There were more drug overdose fatalities in 2015 then there were traffic fatalities in the state of Virginia, according to the Medical Examiner’s Office.

In Chesterfield County alone, there were 104 prescription opioid overdoses.

The county has seen a 183% increase in opioid overdoses in the first three months on 2016, compared to the same time-frame in 2015.

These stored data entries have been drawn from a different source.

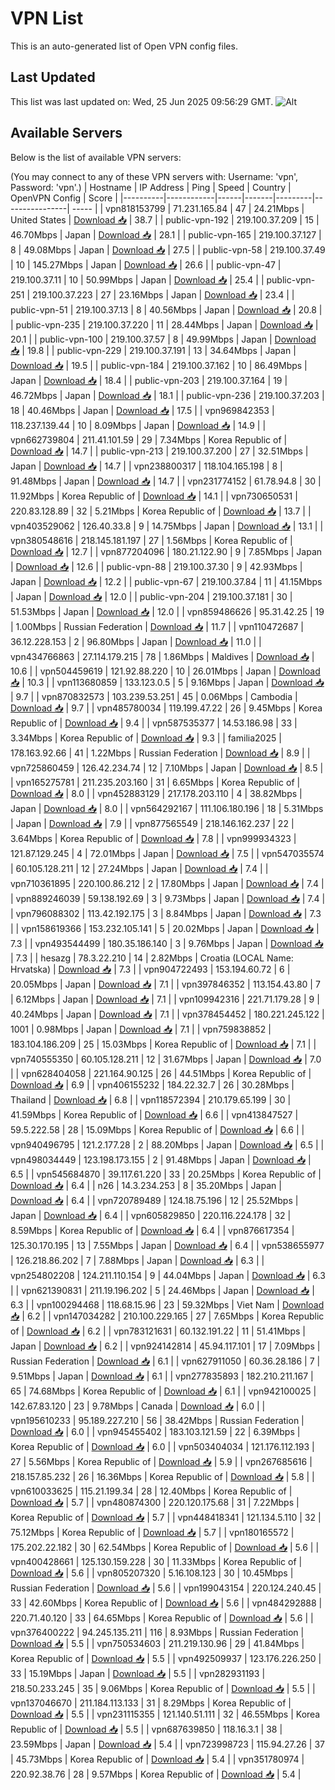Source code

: # VPN List

This is an auto-generated list of Open VPN config files.

## Last Updated

This list was last updated on: Wed, 25 Jun 2025 09:56:29 GMT.
![Alt](https://repobeats.axiom.co/api/embed/186b98318ef1479477931607c1ad7d823f12451f.svg "Repobeats analytics image")

## Available Servers

Below is the list of available VPN servers:

(You may connect to any of these VPN servers with: Username: 'vpn', Password: 'vpn'.)
| Hostname | IP Address | Ping | Speed | Country | OpenVPN Config | Score |
|----------|------------|------|-------|---------|----------------| ----- |
| vpn818153799 | 71.231.165.84 | 47 | 24.21Mbps | United States | [Download 📥](./configs/server_0_US.ovpn) | 38.7 |
| public-vpn-192 | 219.100.37.209 | 15 | 46.70Mbps | Japan | [Download 📥](./configs/server_1_JP.ovpn) | 28.1 |
| public-vpn-165 | 219.100.37.127 | 8 | 49.08Mbps | Japan | [Download 📥](./configs/server_2_JP.ovpn) | 27.5 |
| public-vpn-58 | 219.100.37.49 | 10 | 145.27Mbps | Japan | [Download 📥](./configs/server_3_JP.ovpn) | 26.6 |
| public-vpn-47 | 219.100.37.11 | 10 | 50.99Mbps | Japan | [Download 📥](./configs/server_4_JP.ovpn) | 25.4 |
| public-vpn-251 | 219.100.37.223 | 27 | 23.16Mbps | Japan | [Download 📥](./configs/server_5_JP.ovpn) | 23.4 |
| public-vpn-51 | 219.100.37.13 | 8 | 40.56Mbps | Japan | [Download 📥](./configs/server_6_JP.ovpn) | 20.8 |
| public-vpn-235 | 219.100.37.220 | 11 | 28.44Mbps | Japan | [Download 📥](./configs/server_7_JP.ovpn) | 20.1 |
| public-vpn-100 | 219.100.37.57 | 8 | 49.99Mbps | Japan | [Download 📥](./configs/server_8_JP.ovpn) | 19.8 |
| public-vpn-229 | 219.100.37.191 | 13 | 34.64Mbps | Japan | [Download 📥](./configs/server_9_JP.ovpn) | 19.5 |
| public-vpn-184 | 219.100.37.162 | 10 | 86.49Mbps | Japan | [Download 📥](./configs/server_10_JP.ovpn) | 18.4 |
| public-vpn-203 | 219.100.37.164 | 19 | 46.72Mbps | Japan | [Download 📥](./configs/server_11_JP.ovpn) | 18.1 |
| public-vpn-236 | 219.100.37.203 | 18 | 40.46Mbps | Japan | [Download 📥](./configs/server_12_JP.ovpn) | 17.5 |
| vpn969842353 | 118.237.139.44 | 10 | 8.09Mbps | Japan | [Download 📥](./configs/server_13_JP.ovpn) | 14.9 |
| vpn662739804 | 211.41.101.59 | 29 | 7.34Mbps | Korea Republic of | [Download 📥](./configs/server_14_KR.ovpn) | 14.7 |
| public-vpn-213 | 219.100.37.200 | 27 | 32.51Mbps | Japan | [Download 📥](./configs/server_15_JP.ovpn) | 14.7 |
| vpn238800317 | 118.104.165.198 | 8 | 91.48Mbps | Japan | [Download 📥](./configs/server_16_JP.ovpn) | 14.7 |
| vpn231774152 | 61.78.94.8 | 30 | 11.92Mbps | Korea Republic of | [Download 📥](./configs/server_17_KR.ovpn) | 14.1 |
| vpn730650531 | 220.83.128.89 | 32 | 5.21Mbps | Korea Republic of | [Download 📥](./configs/server_18_KR.ovpn) | 13.7 |
| vpn403529062 | 126.40.33.8 | 9 | 14.75Mbps | Japan | [Download 📥](./configs/server_19_JP.ovpn) | 13.1 |
| vpn380548616 | 218.145.181.197 | 27 | 1.56Mbps | Korea Republic of | [Download 📥](./configs/server_20_KR.ovpn) | 12.7 |
| vpn877204096 | 180.21.122.90 | 9 | 7.85Mbps | Japan | [Download 📥](./configs/server_21_JP.ovpn) | 12.6 |
| public-vpn-88 | 219.100.37.30 | 9 | 42.93Mbps | Japan | [Download 📥](./configs/server_22_JP.ovpn) | 12.2 |
| public-vpn-67 | 219.100.37.84 | 11 | 41.15Mbps | Japan | [Download 📥](./configs/server_23_JP.ovpn) | 12.0 |
| public-vpn-204 | 219.100.37.181 | 30 | 51.53Mbps | Japan | [Download 📥](./configs/server_24_JP.ovpn) | 12.0 |
| vpn859486626 | 95.31.42.25 | 19 | 1.00Mbps | Russian Federation | [Download 📥](./configs/server_25_RU.ovpn) | 11.7 |
| vpn110472687 | 36.12.228.153 | 2 | 96.80Mbps | Japan | [Download 📥](./configs/server_26_JP.ovpn) | 11.0 |
| vpn434766863 | 27.114.179.215 | 78 | 1.86Mbps | Maldives | [Download 📥](./configs/server_27_MV.ovpn) | 10.6 |
| vpn504459619 | 121.92.88.220 | 10 | 26.01Mbps | Japan | [Download 📥](./configs/server_28_JP.ovpn) | 10.3 |
| vpn113680859 | 133.123.0.5 | 5 | 9.16Mbps | Japan | [Download 📥](./configs/server_29_JP.ovpn) | 9.7 |
| vpn870832573 | 103.239.53.251 | 45 | 0.06Mbps | Cambodia | [Download 📥](./configs/server_30_KH.ovpn) | 9.7 |
| vpn485780034 | 119.199.47.22 | 26 | 9.45Mbps | Korea Republic of | [Download 📥](./configs/server_31_KR.ovpn) | 9.4 |
| vpn587535377 | 14.53.186.98 | 33 | 3.34Mbps | Korea Republic of | [Download 📥](./configs/server_32_KR.ovpn) | 9.3 |
| familia2025 | 178.163.92.66 | 41 | 1.22Mbps | Russian Federation | [Download 📥](./configs/server_33_RU.ovpn) | 8.9 |
| vpn725860459 | 126.42.234.74 | 12 | 7.10Mbps | Japan | [Download 📥](./configs/server_34_JP.ovpn) | 8.5 |
| vpn165275781 | 211.235.203.160 | 31 | 6.65Mbps | Korea Republic of | [Download 📥](./configs/server_35_KR.ovpn) | 8.0 |
| vpn452883129 | 217.178.203.110 | 4 | 38.82Mbps | Japan | [Download 📥](./configs/server_36_JP.ovpn) | 8.0 |
| vpn564292167 | 111.106.180.196 | 18 | 5.31Mbps | Japan | [Download 📥](./configs/server_37_JP.ovpn) | 7.9 |
| vpn877565549 | 218.146.162.237 | 22 | 3.64Mbps | Korea Republic of | [Download 📥](./configs/server_38_KR.ovpn) | 7.8 |
| vpn999934323 | 121.87.129.245 | 4 | 72.01Mbps | Japan | [Download 📥](./configs/server_39_JP.ovpn) | 7.5 |
| vpn547035574 | 60.105.128.211 | 12 | 27.24Mbps | Japan | [Download 📥](./configs/server_40_JP.ovpn) | 7.4 |
| vpn710361895 | 220.100.86.212 | 2 | 17.80Mbps | Japan | [Download 📥](./configs/server_41_JP.ovpn) | 7.4 |
| vpn889246039 | 59.138.192.69 | 3 | 9.73Mbps | Japan | [Download 📥](./configs/server_42_JP.ovpn) | 7.4 |
| vpn796088302 | 113.42.192.175 | 3 | 8.84Mbps | Japan | [Download 📥](./configs/server_43_JP.ovpn) | 7.3 |
| vpn158619366 | 153.232.105.141 | 5 | 20.02Mbps | Japan | [Download 📥](./configs/server_44_JP.ovpn) | 7.3 |
| vpn493544499 | 180.35.186.140 | 3 | 9.76Mbps | Japan | [Download 📥](./configs/server_45_JP.ovpn) | 7.3 |
| hesazg | 78.3.22.210 | 14 | 2.82Mbps | Croatia (LOCAL Name: Hrvatska) | [Download 📥](./configs/server_46_HR.ovpn) | 7.3 |
| vpn904722493 | 153.194.60.72 | 6 | 20.05Mbps | Japan | [Download 📥](./configs/server_47_JP.ovpn) | 7.1 |
| vpn397846352 | 113.154.43.80 | 7 | 6.12Mbps | Japan | [Download 📥](./configs/server_48_JP.ovpn) | 7.1 |
| vpn109942316 | 221.71.179.28 | 9 | 40.24Mbps | Japan | [Download 📥](./configs/server_49_JP.ovpn) | 7.1 |
| vpn378454452 | 180.221.245.122 | 1001 | 0.98Mbps | Japan | [Download 📥](./configs/server_50_JP.ovpn) | 7.1 |
| vpn759838852 | 183.104.186.209 | 25 | 15.03Mbps | Korea Republic of | [Download 📥](./configs/server_51_KR.ovpn) | 7.1 |
| vpn740555350 | 60.105.128.211 | 12 | 31.67Mbps | Japan | [Download 📥](./configs/server_52_JP.ovpn) | 7.0 |
| vpn628404058 | 221.164.90.125 | 26 | 44.51Mbps | Korea Republic of | [Download 📥](./configs/server_53_KR.ovpn) | 6.9 |
| vpn406155232 | 184.22.32.7 | 26 | 30.28Mbps | Thailand | [Download 📥](./configs/server_54_TH.ovpn) | 6.8 |
| vpn118572394 | 210.179.65.199 | 30 | 41.59Mbps | Korea Republic of | [Download 📥](./configs/server_55_KR.ovpn) | 6.6 |
| vpn413847527 | 59.5.222.58 | 28 | 15.09Mbps | Korea Republic of | [Download 📥](./configs/server_56_KR.ovpn) | 6.6 |
| vpn940496795 | 121.2.177.28 | 2 | 88.20Mbps | Japan | [Download 📥](./configs/server_57_JP.ovpn) | 6.5 |
| vpn498034449 | 123.198.173.155 | 2 | 91.48Mbps | Japan | [Download 📥](./configs/server_58_JP.ovpn) | 6.5 |
| vpn545684870 | 39.117.61.220 | 33 | 20.25Mbps | Korea Republic of | [Download 📥](./configs/server_59_KR.ovpn) | 6.4 |
| n26 | 14.3.234.253 | 8 | 35.20Mbps | Japan | [Download 📥](./configs/server_60_JP.ovpn) | 6.4 |
| vpn720789489 | 124.18.75.196 | 12 | 25.52Mbps | Japan | [Download 📥](./configs/server_61_JP.ovpn) | 6.4 |
| vpn605829850 | 220.116.224.178 | 32 | 8.59Mbps | Korea Republic of | [Download 📥](./configs/server_62_KR.ovpn) | 6.4 |
| vpn876617354 | 125.30.170.195 | 13 | 7.55Mbps | Japan | [Download 📥](./configs/server_63_JP.ovpn) | 6.4 |
| vpn538655977 | 126.218.86.202 | 7 | 7.88Mbps | Japan | [Download 📥](./configs/server_64_JP.ovpn) | 6.3 |
| vpn254802208 | 124.211.110.154 | 9 | 44.04Mbps | Japan | [Download 📥](./configs/server_65_JP.ovpn) | 6.3 |
| vpn621390831 | 211.19.196.202 | 5 | 24.46Mbps | Japan | [Download 📥](./configs/server_66_JP.ovpn) | 6.3 |
| vpn100294468 | 118.68.15.96 | 23 | 59.32Mbps | Viet Nam | [Download 📥](./configs/server_67_VN.ovpn) | 6.2 |
| vpn147034282 | 210.100.229.165 | 27 | 7.65Mbps | Korea Republic of | [Download 📥](./configs/server_68_KR.ovpn) | 6.2 |
| vpn783121631 | 60.132.191.22 | 11 | 51.41Mbps | Japan | [Download 📥](./configs/server_69_JP.ovpn) | 6.2 |
| vpn924142814 | 45.94.117.101 | 17 | 7.09Mbps | Russian Federation | [Download 📥](./configs/server_70_RU.ovpn) | 6.1 |
| vpn627911050 | 60.36.28.186 | 7 | 9.51Mbps | Japan | [Download 📥](./configs/server_71_JP.ovpn) | 6.1 |
| vpn277835893 | 182.210.211.167 | 65 | 74.68Mbps | Korea Republic of | [Download 📥](./configs/server_72_KR.ovpn) | 6.1 |
| vpn942100025 | 142.67.83.120 | 23 | 9.78Mbps | Canada | [Download 📥](./configs/server_73_CA.ovpn) | 6.0 |
| vpn195610233 | 95.189.227.210 | 56 | 38.42Mbps | Russian Federation | [Download 📥](./configs/server_74_RU.ovpn) | 6.0 |
| vpn945455402 | 183.103.121.59 | 22 | 6.39Mbps | Korea Republic of | [Download 📥](./configs/server_75_KR.ovpn) | 6.0 |
| vpn503404034 | 121.176.112.193 | 27 | 5.56Mbps | Korea Republic of | [Download 📥](./configs/server_76_KR.ovpn) | 5.9 |
| vpn267685616 | 218.157.85.232 | 26 | 16.36Mbps | Korea Republic of | [Download 📥](./configs/server_77_KR.ovpn) | 5.8 |
| vpn610033625 | 115.21.199.34 | 28 | 12.40Mbps | Korea Republic of | [Download 📥](./configs/server_78_KR.ovpn) | 5.7 |
| vpn480874300 | 220.120.175.68 | 31 | 7.22Mbps | Korea Republic of | [Download 📥](./configs/server_79_KR.ovpn) | 5.7 |
| vpn448418341 | 121.134.5.110 | 32 | 75.12Mbps | Korea Republic of | [Download 📥](./configs/server_80_KR.ovpn) | 5.7 |
| vpn180165572 | 175.202.22.182 | 30 | 62.54Mbps | Korea Republic of | [Download 📥](./configs/server_81_KR.ovpn) | 5.6 |
| vpn400428661 | 125.130.159.228 | 30 | 11.33Mbps | Korea Republic of | [Download 📥](./configs/server_82_KR.ovpn) | 5.6 |
| vpn805207320 | 5.16.108.123 | 30 | 10.45Mbps | Russian Federation | [Download 📥](./configs/server_83_RU.ovpn) | 5.6 |
| vpn199043154 | 220.124.240.45 | 33 | 42.60Mbps | Korea Republic of | [Download 📥](./configs/server_84_KR.ovpn) | 5.6 |
| vpn484292888 | 220.71.40.120 | 33 | 64.65Mbps | Korea Republic of | [Download 📥](./configs/server_85_KR.ovpn) | 5.6 |
| vpn376400222 | 94.245.135.211 | 116 | 8.93Mbps | Russian Federation | [Download 📥](./configs/server_86_RU.ovpn) | 5.5 |
| vpn750534603 | 211.219.130.96 | 29 | 41.84Mbps | Korea Republic of | [Download 📥](./configs/server_87_KR.ovpn) | 5.5 |
| vpn492509937 | 123.176.226.250 | 33 | 15.19Mbps | Japan | [Download 📥](./configs/server_88_JP.ovpn) | 5.5 |
| vpn282931193 | 218.50.233.245 | 35 | 9.06Mbps | Korea Republic of | [Download 📥](./configs/server_89_KR.ovpn) | 5.5 |
| vpn137046670 | 211.184.113.133 | 31 | 8.29Mbps | Korea Republic of | [Download 📥](./configs/server_90_KR.ovpn) | 5.5 |
| vpn231115355 | 121.140.51.111 | 32 | 46.55Mbps | Korea Republic of | [Download 📥](./configs/server_91_KR.ovpn) | 5.5 |
| vpn687639850 | 118.16.3.1 | 38 | 23.59Mbps | Japan | [Download 📥](./configs/server_92_JP.ovpn) | 5.4 |
| vpn723998723 | 115.94.27.26 | 37 | 45.73Mbps | Korea Republic of | [Download 📥](./configs/server_93_KR.ovpn) | 5.4 |
| vpn351780974 | 220.92.38.76 | 28 | 9.57Mbps | Korea Republic of | [Download 📥](./configs/server_94_KR.ovpn) | 5.4 |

To take action against this crisis, Wednesday, the organization SAFE or Substance Abuse Free Environment held a special training with the Police Chief Leonard Campanello from Gloucester, Massachusetts.

Heroin

Chief Campanello outlined his now successful 'angel initiative.' He said the program allows those who are addicted to the drugs to walk into any police department and seek help without fear of being arrested.

The person is paired with an angel, someone from the community who agrees to walk through the entire treatment and recovery Process.

“There's a lot of scientific evidence to say that this is a disease. The crime of possession should not outweigh the ability for police officers to intervene and help with this disease,” said Campanello.

Chesterfield County Police Captain Thomas McCullough said the special training session was very helpful for the department.

“We want to get as much information as we can.... We want to make an informed decision before we take any kind of action," he said. "Hopefully put some type of solution together.... something that works for Chesterfield County.”

One local mom Roz Watkins, who lost her own son to addiction, said she would like to see Chesterfield implement a similar program. She had a message for other parents who are in the dark about how serious this opioid epidemic really is.

“What we didn’t realize was this this is a disease and it wasn’t a behavioral problem. The more we learned, we realized that we were fighting against something very difficult. It’s in all of our communities,” Watkins said.